Guides
Batch compression
Compress many contexts in a single round trip - one HTTP call, one billing transaction, friendlier rate-limit footprint.
compress_batch takes a list of contexts and compresses them all in one HTTP call. Use it whenever you have a list of contexts that share the same compression model - typically RAG re-ranking against a single user question, or independent documents each with their own query.
This guide covers when batch beats N parallel single calls, the two shapes the queries field can take, the response envelope, and how batching interacts with concurrency.
Why batch beats N parallel calls
Firing compress() N times in parallel works, but it costs more than it should:
- One HTTP round trip instead of N - TLS handshake, request parsing, and response framing happen once.
- One billing transaction in usage logs instead of N - cleaner audit, lower per-call overhead.
- Friendlier rate-limit footprint - a batch of 10 counts as a single request against your per-second limit, not 10.
- Simpler retry logic - one retry decision for the whole batch instead of partial state across N in-flight requests.
The tradeoff: a batch is atomic. If any single context fails validation, the whole request fails (422 Unprocessable). For heterogeneous or untrusted inputs, sanitize first, or fall back to parallel single calls so one bad item doesn't invalidate the rest.

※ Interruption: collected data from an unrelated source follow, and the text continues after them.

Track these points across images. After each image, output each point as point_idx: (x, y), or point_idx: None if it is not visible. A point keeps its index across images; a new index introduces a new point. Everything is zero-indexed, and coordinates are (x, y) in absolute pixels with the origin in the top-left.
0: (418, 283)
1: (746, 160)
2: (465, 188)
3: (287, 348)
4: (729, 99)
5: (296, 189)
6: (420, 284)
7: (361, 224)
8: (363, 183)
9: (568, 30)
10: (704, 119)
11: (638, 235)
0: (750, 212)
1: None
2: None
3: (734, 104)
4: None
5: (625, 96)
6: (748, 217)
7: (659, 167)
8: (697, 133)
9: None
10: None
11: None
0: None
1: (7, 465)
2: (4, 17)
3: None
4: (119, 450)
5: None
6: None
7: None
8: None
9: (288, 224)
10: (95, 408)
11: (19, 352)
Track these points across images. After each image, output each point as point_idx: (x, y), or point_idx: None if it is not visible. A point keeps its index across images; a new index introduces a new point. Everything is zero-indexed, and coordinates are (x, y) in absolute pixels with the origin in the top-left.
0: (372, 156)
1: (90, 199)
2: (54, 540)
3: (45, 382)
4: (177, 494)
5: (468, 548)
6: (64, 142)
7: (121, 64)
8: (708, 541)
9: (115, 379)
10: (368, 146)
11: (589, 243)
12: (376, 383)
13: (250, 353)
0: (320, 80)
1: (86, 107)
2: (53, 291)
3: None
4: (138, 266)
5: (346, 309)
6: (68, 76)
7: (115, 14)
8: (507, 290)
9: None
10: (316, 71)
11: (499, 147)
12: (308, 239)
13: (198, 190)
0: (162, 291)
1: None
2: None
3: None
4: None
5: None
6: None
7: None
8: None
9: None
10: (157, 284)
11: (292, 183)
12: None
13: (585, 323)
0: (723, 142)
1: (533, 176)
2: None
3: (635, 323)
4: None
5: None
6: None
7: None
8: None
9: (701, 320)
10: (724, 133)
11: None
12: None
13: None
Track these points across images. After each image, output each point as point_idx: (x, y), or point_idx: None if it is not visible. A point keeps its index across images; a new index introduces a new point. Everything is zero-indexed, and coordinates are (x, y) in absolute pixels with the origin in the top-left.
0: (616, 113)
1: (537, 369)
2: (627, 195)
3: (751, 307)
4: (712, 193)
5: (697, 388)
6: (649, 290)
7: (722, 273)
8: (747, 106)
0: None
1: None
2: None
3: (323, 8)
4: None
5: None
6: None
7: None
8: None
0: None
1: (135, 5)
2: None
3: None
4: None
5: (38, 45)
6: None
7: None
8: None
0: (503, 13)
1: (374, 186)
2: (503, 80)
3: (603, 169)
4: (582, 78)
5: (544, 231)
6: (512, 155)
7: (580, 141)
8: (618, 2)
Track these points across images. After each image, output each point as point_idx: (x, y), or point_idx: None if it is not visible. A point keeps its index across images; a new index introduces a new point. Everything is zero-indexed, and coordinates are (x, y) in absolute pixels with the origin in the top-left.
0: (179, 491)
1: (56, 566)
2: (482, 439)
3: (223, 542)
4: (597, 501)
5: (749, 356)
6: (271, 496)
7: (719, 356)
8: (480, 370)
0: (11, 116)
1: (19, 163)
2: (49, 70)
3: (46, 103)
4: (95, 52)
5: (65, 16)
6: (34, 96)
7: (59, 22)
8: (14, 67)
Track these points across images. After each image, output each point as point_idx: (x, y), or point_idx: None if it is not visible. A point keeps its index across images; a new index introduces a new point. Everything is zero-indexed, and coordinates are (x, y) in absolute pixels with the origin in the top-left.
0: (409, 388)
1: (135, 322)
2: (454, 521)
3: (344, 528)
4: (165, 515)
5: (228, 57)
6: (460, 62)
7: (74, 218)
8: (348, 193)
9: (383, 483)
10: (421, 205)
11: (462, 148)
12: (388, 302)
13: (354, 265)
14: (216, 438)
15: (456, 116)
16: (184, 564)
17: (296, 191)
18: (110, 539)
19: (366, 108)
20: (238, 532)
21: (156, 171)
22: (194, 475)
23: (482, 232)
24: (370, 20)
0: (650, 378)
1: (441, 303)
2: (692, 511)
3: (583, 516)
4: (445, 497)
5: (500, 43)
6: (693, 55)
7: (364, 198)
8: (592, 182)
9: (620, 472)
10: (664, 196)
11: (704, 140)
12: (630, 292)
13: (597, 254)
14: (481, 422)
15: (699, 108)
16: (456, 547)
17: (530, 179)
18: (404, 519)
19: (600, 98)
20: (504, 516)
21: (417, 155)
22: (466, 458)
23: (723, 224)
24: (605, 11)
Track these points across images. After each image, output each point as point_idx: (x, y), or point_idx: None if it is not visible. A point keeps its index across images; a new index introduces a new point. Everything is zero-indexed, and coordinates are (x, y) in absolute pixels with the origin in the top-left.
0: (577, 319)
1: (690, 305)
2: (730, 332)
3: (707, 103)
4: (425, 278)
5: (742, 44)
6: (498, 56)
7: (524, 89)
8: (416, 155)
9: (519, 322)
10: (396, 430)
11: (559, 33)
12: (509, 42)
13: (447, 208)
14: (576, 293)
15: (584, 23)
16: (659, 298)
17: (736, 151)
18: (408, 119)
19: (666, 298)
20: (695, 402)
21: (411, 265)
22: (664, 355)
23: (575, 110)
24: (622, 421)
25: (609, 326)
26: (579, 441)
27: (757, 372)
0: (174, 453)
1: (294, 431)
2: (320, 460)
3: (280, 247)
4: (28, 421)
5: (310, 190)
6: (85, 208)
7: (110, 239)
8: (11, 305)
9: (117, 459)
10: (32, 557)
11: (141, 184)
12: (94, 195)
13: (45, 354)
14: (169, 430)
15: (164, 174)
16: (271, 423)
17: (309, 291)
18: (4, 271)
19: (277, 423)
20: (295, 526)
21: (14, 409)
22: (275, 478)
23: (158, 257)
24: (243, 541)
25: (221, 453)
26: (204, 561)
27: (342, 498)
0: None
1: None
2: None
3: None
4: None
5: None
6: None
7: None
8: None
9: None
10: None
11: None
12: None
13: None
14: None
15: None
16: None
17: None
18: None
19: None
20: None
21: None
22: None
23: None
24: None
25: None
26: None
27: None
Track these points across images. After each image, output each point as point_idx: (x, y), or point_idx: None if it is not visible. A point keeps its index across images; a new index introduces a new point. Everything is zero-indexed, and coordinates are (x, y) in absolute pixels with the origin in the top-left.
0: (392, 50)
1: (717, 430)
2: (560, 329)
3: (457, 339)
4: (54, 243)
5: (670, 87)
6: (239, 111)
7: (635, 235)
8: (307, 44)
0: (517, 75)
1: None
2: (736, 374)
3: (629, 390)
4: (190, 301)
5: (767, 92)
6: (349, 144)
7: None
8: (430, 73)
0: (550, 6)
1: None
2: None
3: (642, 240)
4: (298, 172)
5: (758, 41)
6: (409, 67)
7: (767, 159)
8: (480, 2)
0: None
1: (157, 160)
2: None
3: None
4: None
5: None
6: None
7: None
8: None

Same query for all contexts
The most common batch shape is RAG re-ranking: a handful of retrieved chunks, a single user question, each chunk filtered against that question. Pass queries as a single string and it's applied to every context.
Different query per context
Pass queries as a list, the same length as contexts, to compress each context against its own question. Useful when you have a batch of independent documents, each with its own intent.
contexts and queries length must match
When queries is a list, it must be the same length as contexts. A mismatch returns 422 Unprocessable. Mixing types (e.g. partial-list, partial-string) is also a ValidationError. Fix the request, don't retry.
Response shape
compress_batch returns one envelope with a results array and aggregate totals. Each entry in results has the same fields as a single compress call. The aggregate fields (total_original_tokens, total_compressed_tokens, total_tokens_saved) are summed across the batch so you can log one number per batch instead of looping.
See the batch endpoint reference for the full response schema, and the pricing estimate endpoint for batch size and cost limits.
Scaling beyond a single batch
If you have more contexts than fit in a single batch, dispatch a handful of batch requests in parallel rather than one giant one. The sweet spot is usually a few dozen contexts per batch, run with a small concurrency limit (e.g. 4-8 batches in flight) - that keeps each request fast enough to retry cheaply while still amortizing HTTP overhead.
When to use batch vs parallel single calls
| Use batch | Use parallel compress() calls |
|---|---|
| Same model + ratio across all contexts | Per-context model or ratio |
| Want one rate-limit-friendly request | Want independent retry per context |
| OK with all-or-nothing failure | Want partial results if some calls fail |
| Optimizing for cost and latency at scale | Long contexts where total payload would exceed batch size limits |